▸ **ZU BEARBEITENDE AUFGABEN**:
1. Welchen Betrag muss der Beklagte laut dem Urteilsauszug an den Kläger zahlen?
2. Gib aus dem Urteilsauszug den Abschnitt wörtlich aus, der mit den Worten "Auf die Berufung" einsetzt und mit "die Klage abgewiesen." schließt.

Gericht: Oberlandesgericht Düsseldorf
Urteil verkündet am 22.02.2008
Aktenzeichen: I-7 U 140/07
Rechtsgebiete: BGB, VVG


Vorschriften:

BGB § 2325
VVG § 166 Abs. 1
Diese Entscheidung enthält keinen zur Veröffentlichung bestimmten Leitsatz.
Tenor:

Auf die Berufung des Klägers wird unter Zurückweisung des weitergehenden Rechtsmittels das am 29. Juni 2007 verkündete Urteil der 11. Zivilkammer des Landgerichts Mönchengladbach teilweise abgeändert.

Der Beklagte wird verurteilt, an den Kläger 11.157,87 € nebst Zinsen in Höhe von 5 Prozentpunkten über dem Basiszinssatz seit 18. Januar 2007 zu zahlen. Im übrigen bleibt die Klage abgewiesen.

▸ **VORLIEGENDE DATENSÄTZE**:

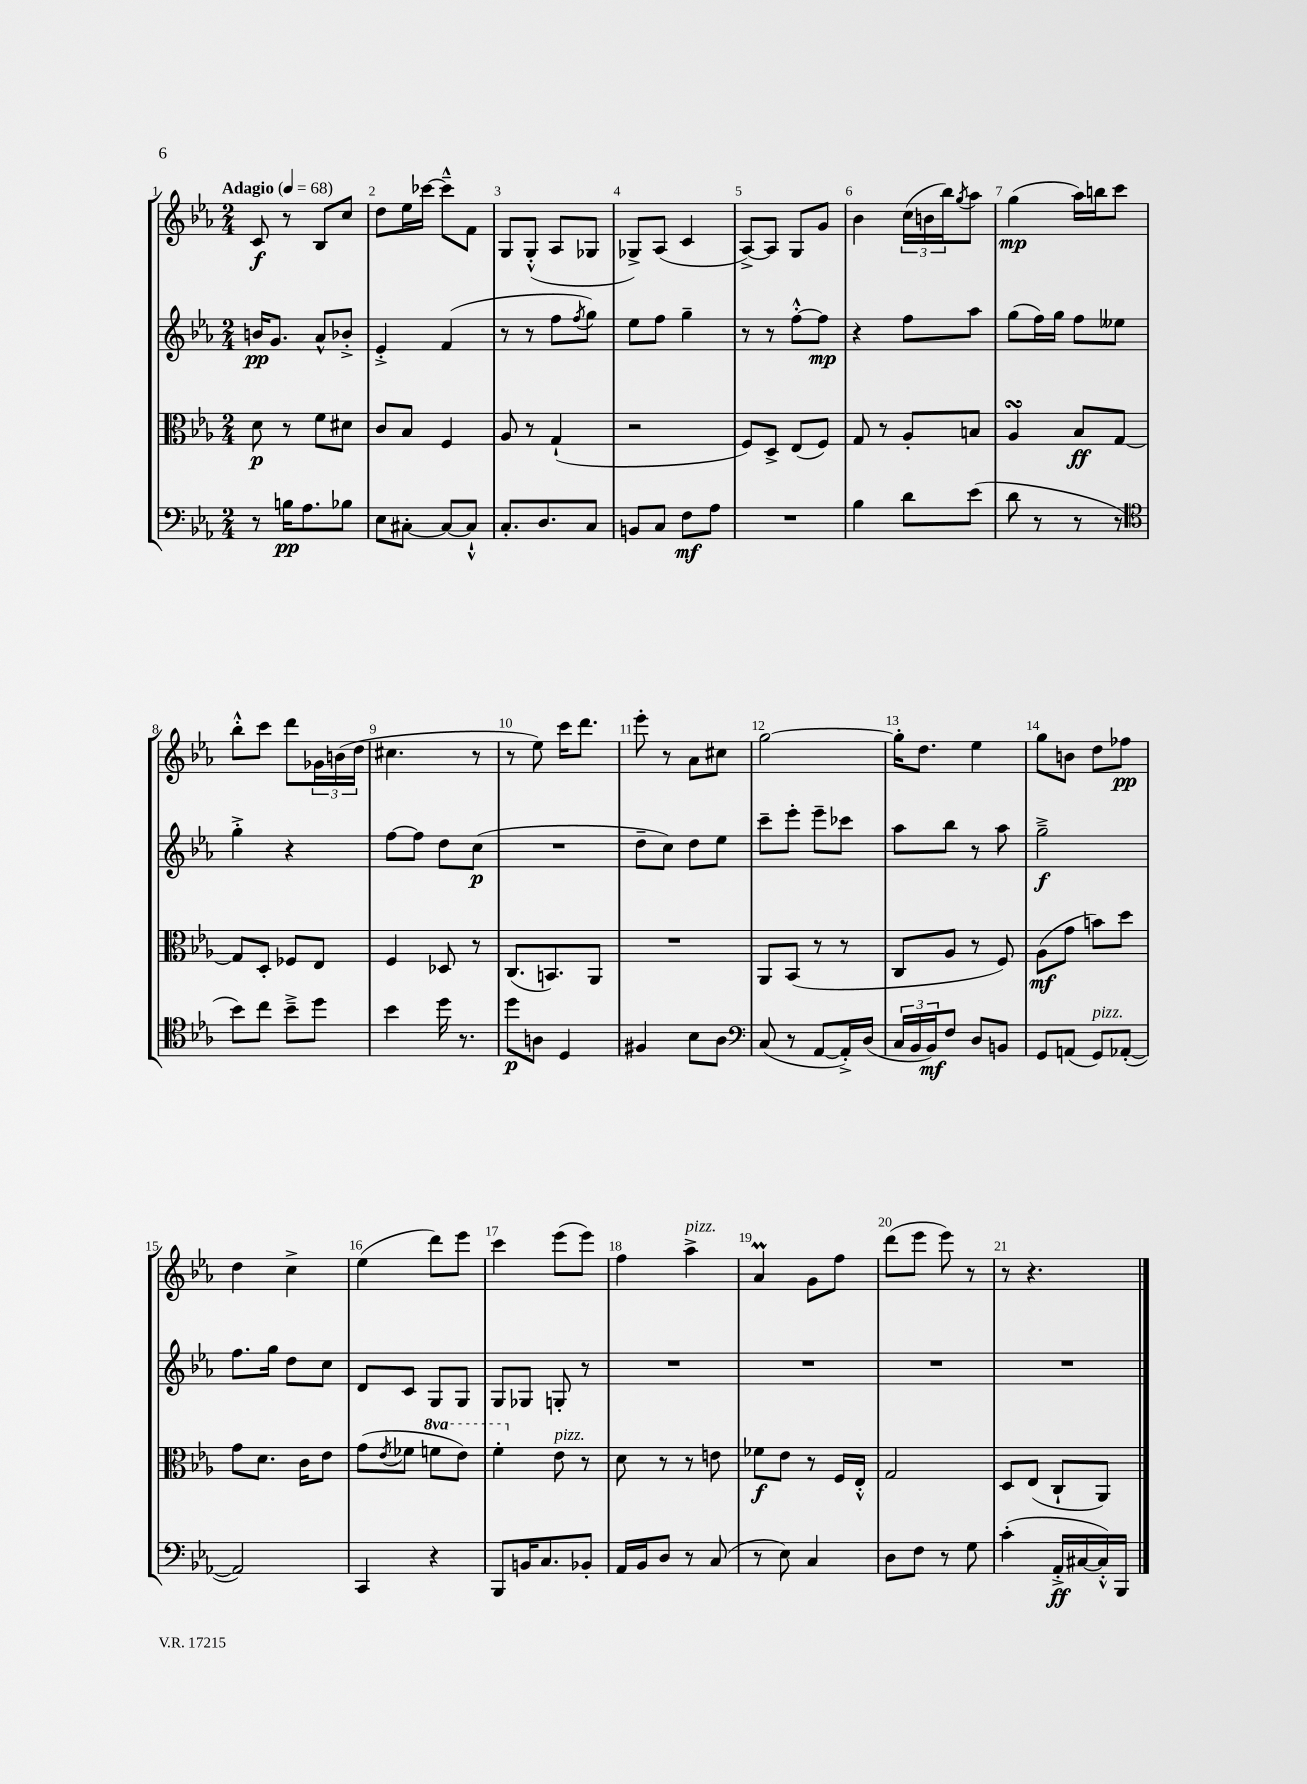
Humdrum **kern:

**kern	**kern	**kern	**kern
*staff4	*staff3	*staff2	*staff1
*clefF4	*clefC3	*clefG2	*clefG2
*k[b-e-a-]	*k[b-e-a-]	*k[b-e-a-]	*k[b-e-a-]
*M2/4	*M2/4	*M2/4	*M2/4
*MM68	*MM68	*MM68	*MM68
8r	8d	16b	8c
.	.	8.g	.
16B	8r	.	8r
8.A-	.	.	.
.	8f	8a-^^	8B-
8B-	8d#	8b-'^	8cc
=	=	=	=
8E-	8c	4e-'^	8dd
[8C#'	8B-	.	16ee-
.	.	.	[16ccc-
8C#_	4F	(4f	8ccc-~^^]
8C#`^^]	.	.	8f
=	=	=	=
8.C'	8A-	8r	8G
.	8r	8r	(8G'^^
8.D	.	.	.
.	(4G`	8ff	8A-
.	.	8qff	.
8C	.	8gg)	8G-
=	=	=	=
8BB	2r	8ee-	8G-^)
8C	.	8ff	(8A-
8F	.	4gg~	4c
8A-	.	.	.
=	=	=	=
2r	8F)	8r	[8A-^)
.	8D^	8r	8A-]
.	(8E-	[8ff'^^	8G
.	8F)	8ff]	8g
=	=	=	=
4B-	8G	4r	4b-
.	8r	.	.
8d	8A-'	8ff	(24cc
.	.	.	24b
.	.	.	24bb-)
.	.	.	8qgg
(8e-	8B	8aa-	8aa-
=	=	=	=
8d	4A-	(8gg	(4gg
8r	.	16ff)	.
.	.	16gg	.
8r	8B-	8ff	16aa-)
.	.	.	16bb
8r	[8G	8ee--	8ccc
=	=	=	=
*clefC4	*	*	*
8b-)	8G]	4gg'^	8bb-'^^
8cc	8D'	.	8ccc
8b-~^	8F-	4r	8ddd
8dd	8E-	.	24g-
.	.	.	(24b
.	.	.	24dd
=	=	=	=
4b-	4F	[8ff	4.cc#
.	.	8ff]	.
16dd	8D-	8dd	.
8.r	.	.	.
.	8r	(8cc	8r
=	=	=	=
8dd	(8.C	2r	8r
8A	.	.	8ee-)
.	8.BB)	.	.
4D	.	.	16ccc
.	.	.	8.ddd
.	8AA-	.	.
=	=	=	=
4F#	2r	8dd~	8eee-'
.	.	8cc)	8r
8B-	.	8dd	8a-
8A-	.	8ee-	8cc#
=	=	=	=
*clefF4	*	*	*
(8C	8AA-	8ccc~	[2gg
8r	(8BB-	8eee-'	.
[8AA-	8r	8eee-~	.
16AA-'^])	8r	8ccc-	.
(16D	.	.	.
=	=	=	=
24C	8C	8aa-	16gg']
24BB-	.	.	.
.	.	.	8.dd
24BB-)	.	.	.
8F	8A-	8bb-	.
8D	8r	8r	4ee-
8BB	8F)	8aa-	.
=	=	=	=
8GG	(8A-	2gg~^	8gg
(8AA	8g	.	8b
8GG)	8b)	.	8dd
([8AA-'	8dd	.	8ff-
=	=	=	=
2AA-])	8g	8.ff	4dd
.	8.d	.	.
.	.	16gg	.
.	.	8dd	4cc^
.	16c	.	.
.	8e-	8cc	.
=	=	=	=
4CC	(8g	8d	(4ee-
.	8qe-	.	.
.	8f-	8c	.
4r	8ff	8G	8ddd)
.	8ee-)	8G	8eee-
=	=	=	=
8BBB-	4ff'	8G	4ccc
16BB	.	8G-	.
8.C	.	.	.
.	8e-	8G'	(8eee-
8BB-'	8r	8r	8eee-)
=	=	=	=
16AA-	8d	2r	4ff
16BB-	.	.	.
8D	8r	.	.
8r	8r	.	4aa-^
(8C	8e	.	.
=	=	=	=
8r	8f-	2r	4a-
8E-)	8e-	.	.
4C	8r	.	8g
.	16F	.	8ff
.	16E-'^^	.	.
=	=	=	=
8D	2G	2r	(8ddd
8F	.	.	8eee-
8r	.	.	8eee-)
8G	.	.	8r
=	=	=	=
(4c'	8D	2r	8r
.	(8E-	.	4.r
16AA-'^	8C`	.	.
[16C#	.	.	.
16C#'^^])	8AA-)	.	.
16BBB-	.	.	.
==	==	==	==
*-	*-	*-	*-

==

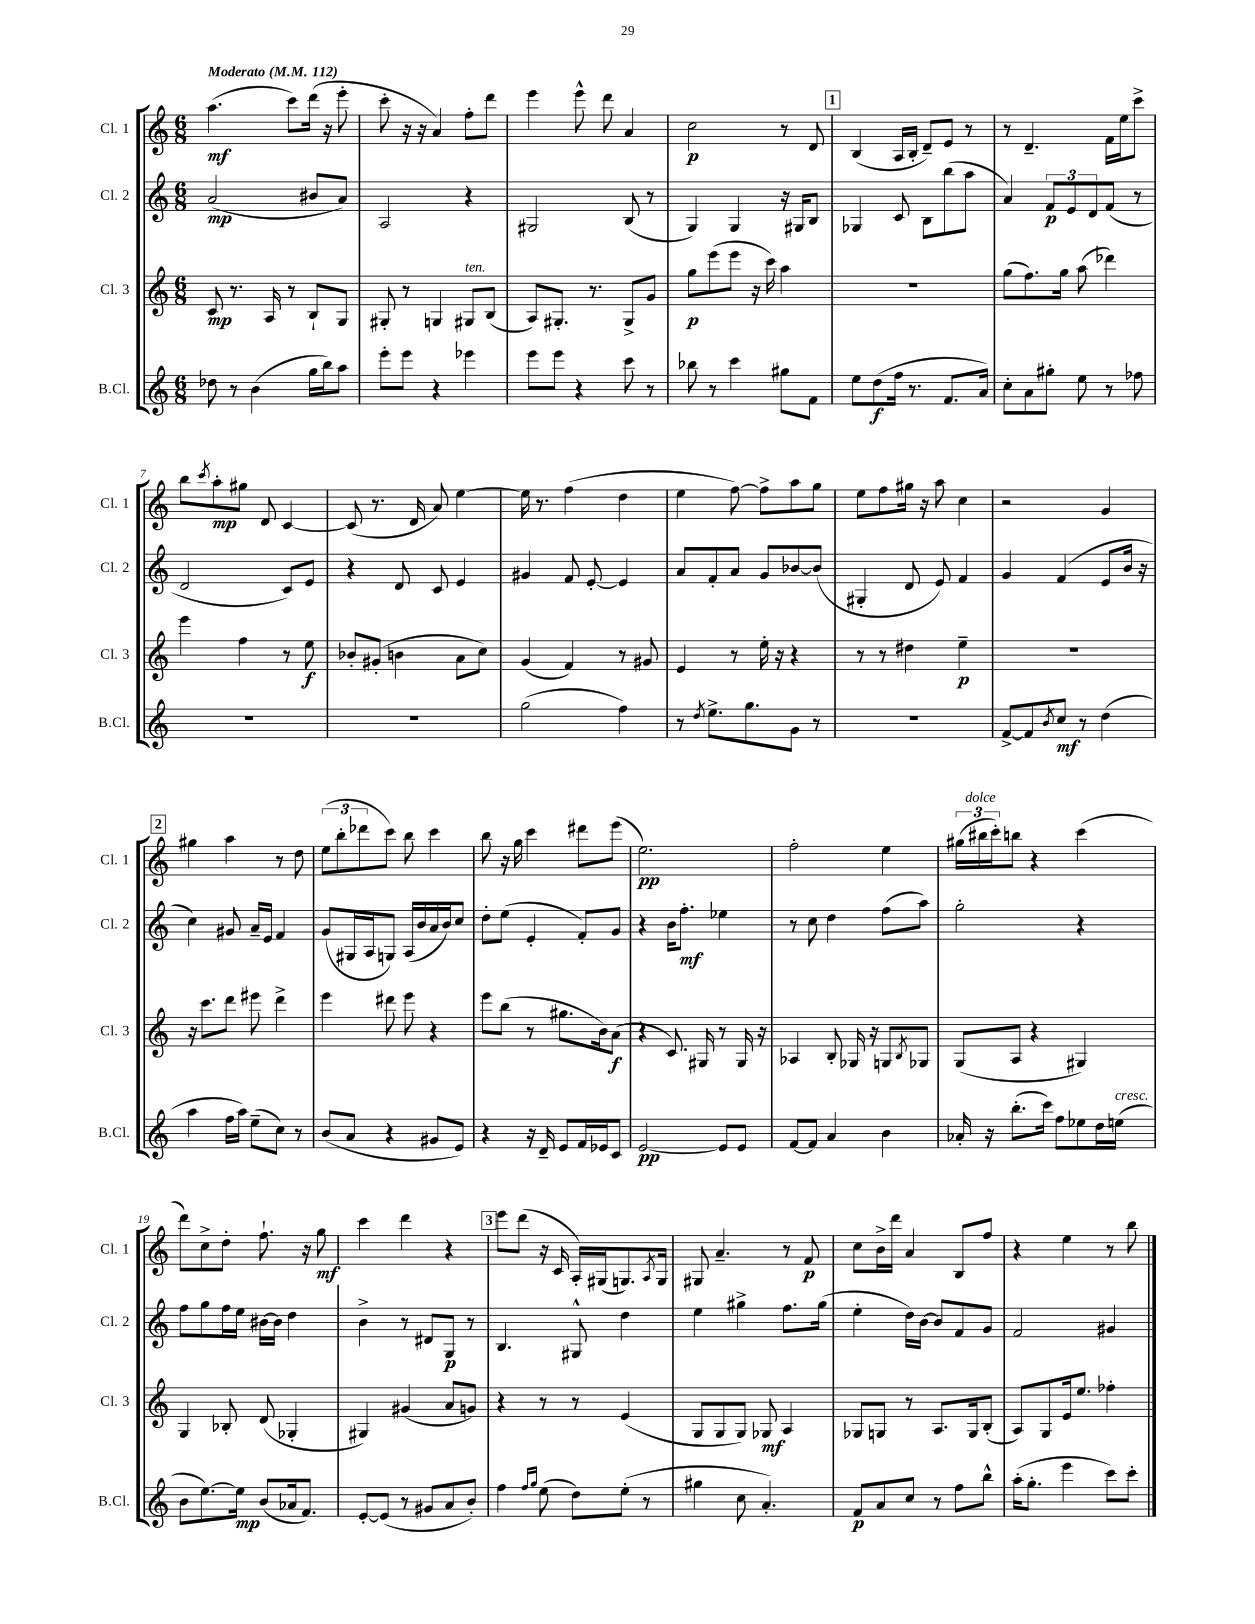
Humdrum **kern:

▸ **LÖSUNGEN**:
1. 11.157,87 € nebst Zinsen in Höhe von 5 Prozentpunkten über dem Basiszinssatz seit 18. Januar 2007.

2.
Auf die Berufung des Klägers wird unter Zurückweisung des weitergehenden Rechtsmittels das am 29. Juni 2007 verkündete Urteil der 11. Zivilkammer des Landgerichts Mönchengladbach teilweise abgeändert.

Der Beklagte wird verurteilt, an den Kläger 11.157,87 € nebst Zinsen in Höhe von 5 Prozentpunkten über dem Basiszinssatz seit 18. Januar 2007 zu zahlen. Im übrigen bleibt die Klage abgewiesen.